Plaintiff contends that it accidentally discovered the existence of the Olo Too resale at a meeting with the USFS, Darrington District, held on October 17, 1987, but that USFS staff did not mention any right to appeal and did not indicate when defendant Buse would begin logging. Affidavit of Tom Campion, Dec. 2, 1987, P5. Plaintiff further contends that it was not until November 28, 1987, that one of its members accidentally learned that logging had begun. Id. P6. Two weeks later, on December 15, 1987, plaintiff filed its complaint for Declaratory Judgment and Injunctive Relief. A hearing was held on plaintiff's motion for a temporary restraining order on December 16, 1987. The Court entered a TRO on December 17, 1987, and scheduled a hearing on the instant motion for a preliminary injunction.

II

The decision to grant or deny a preliminary injunction lies within the discretion of the court as long as the proper legal standard is applied. Arcamuzi v. Continental Airlines, Inc., 819 F.2d 935, 936 (9th Cir. 1987). In the Ninth Circuit, preliminary injunctive relief is available in cases involving the public interest if the plaintiff establishes each of the following: (1) a strong likelihood of success on the merits; (2) a favorable balance of irreparable harm; and (3) that the public interest favors the issuance of the injunction. Northern Alaska Environmental Center v. Hodel, 803 F.2d 466, 471 [17 ELR 20015] (9th Cir. 1986).

[19 ELR 20527]

III

Plaintiff argues that it has a strong likelihood of succeeding on the merits of its complaint for declaratory judgment and injunctive relief. Plaintiff based its complaint on three contentions. First, plaintiff contends that the USFS violated its own regulations, 36 C.F.R. § 211.18(a)(2)-(3) by failing to provide a proper public Notice of Decision concerning the Olo Too resale, and thereby failed to provide the public one level of administrative review as mandated by Congress in 1986. Pub. L. No. 99-591, Title III § 320, 100 Stat. 3341-287 (Oct. 30, 1986) (to be codified at 16 U.S.C. § 618). Second, plaintiff argues that the size of the Olo Too resale violates clear-cut acreage limits contained in the NFMA, its implementing regulations, 36 C.F.R. § 219.27(d)(2), and adopted by Region 6 in the Regional Guide. Third, plaintiff asserts that the resale violates NEPA, because the Forest Service failed to update an eight-year-old EA and failed to provide plaintiff an opportunity to establish that changed circumstances required a new environmental review. The Court concludes that plaintiff has a strong likelihood of prevailing on all three of its contentions.

A

Plaintiff contends that the USFS has denied it and the public the right to appeal the decision to reoffer the Olo Too timber contract. Under USFS regulations, certain discretionary decisions by Forest Officers are subject to appeal, 36 C.F.R. § 211.18(a)(1). Notice of such decisions and the right to appeal must be provided in writing to those on the USFS mailing list and by newspaper publication for all others. 36 C.F.R. § 211.18(a)(2)-(3). Defendant Buse Timber argues that the various mailings and newspaper advertisements placed by the USFS complied with all applicable notice requirements. In fact, however, both the September and the April Notices to Purchasers expressly refer to future decision notices and, in any event, identified the Olo Too contract as not subject to administrative appeal. Melcher Declaration ex. 2 at 1, 8; ex. 3 at 1, 2.1 Similarly, the prospectus and the newspaper advertisement did not advertise the decision to resell, but merely solicited bids. Moreover, and most importantly, the USFS acknowledges that it never issued a "Notice of Decision" concerning the Olo Too resale.

* **WHAT THE EXERCISE ASKS**:
Using the Olo Too court passage, answer each question below.
1. On what date did the Court enter a TRO?
2. Which regulation does plaintiff cite for the clear-cut acreage limits?
3. What does the USFS acknowledge it never issued concerning the Olo Too resale?

* **DATASET SECTION**:
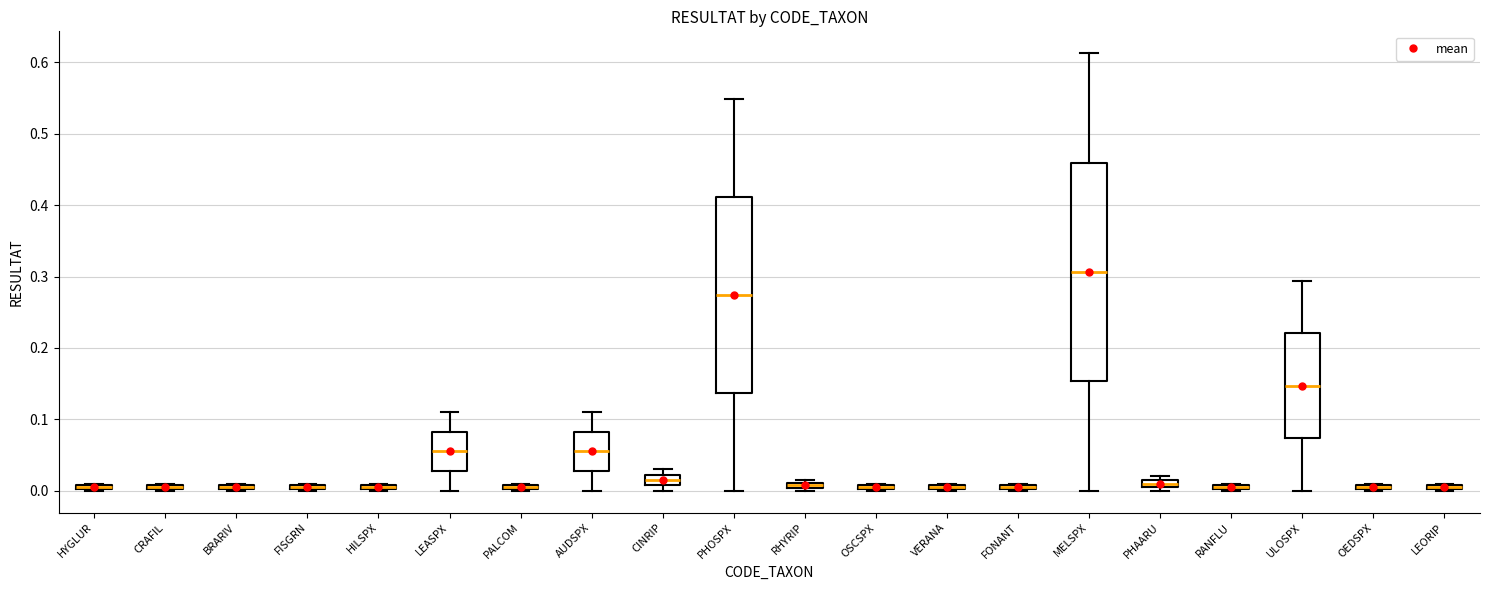

Where is the upper edge of the box for LEORIP on the y-axis? The values are not printed on the chart, so give them approximately, as read against the axis.

0.01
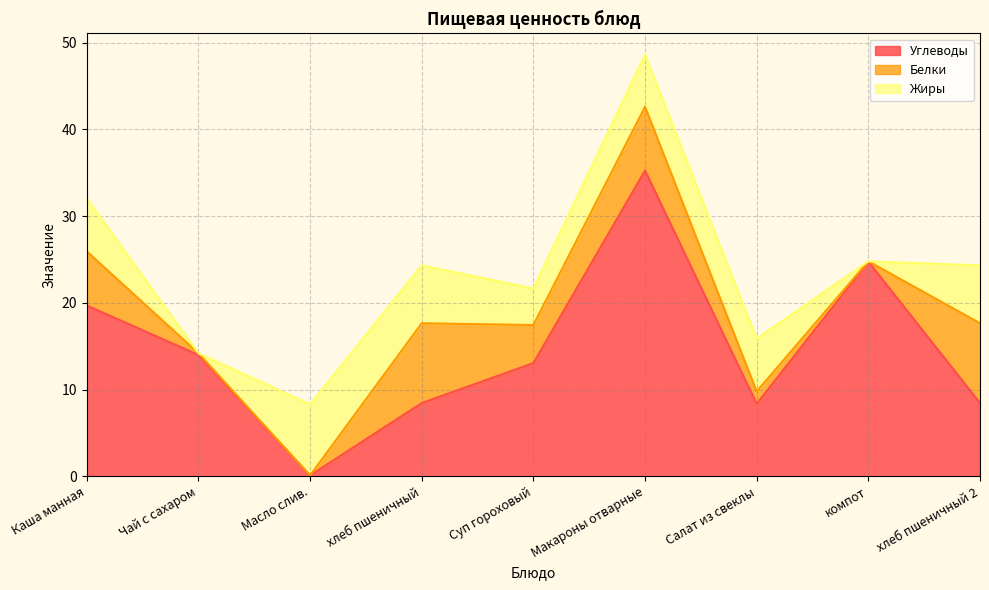

Which category has the highest value in the Белки series?

хлеб пшеничный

* **WRITTEN RESPONSE**:
1. December 17, 1987
2. 36 C.F.R. § 219.27(d)(2)
3. A "Notice of Decision"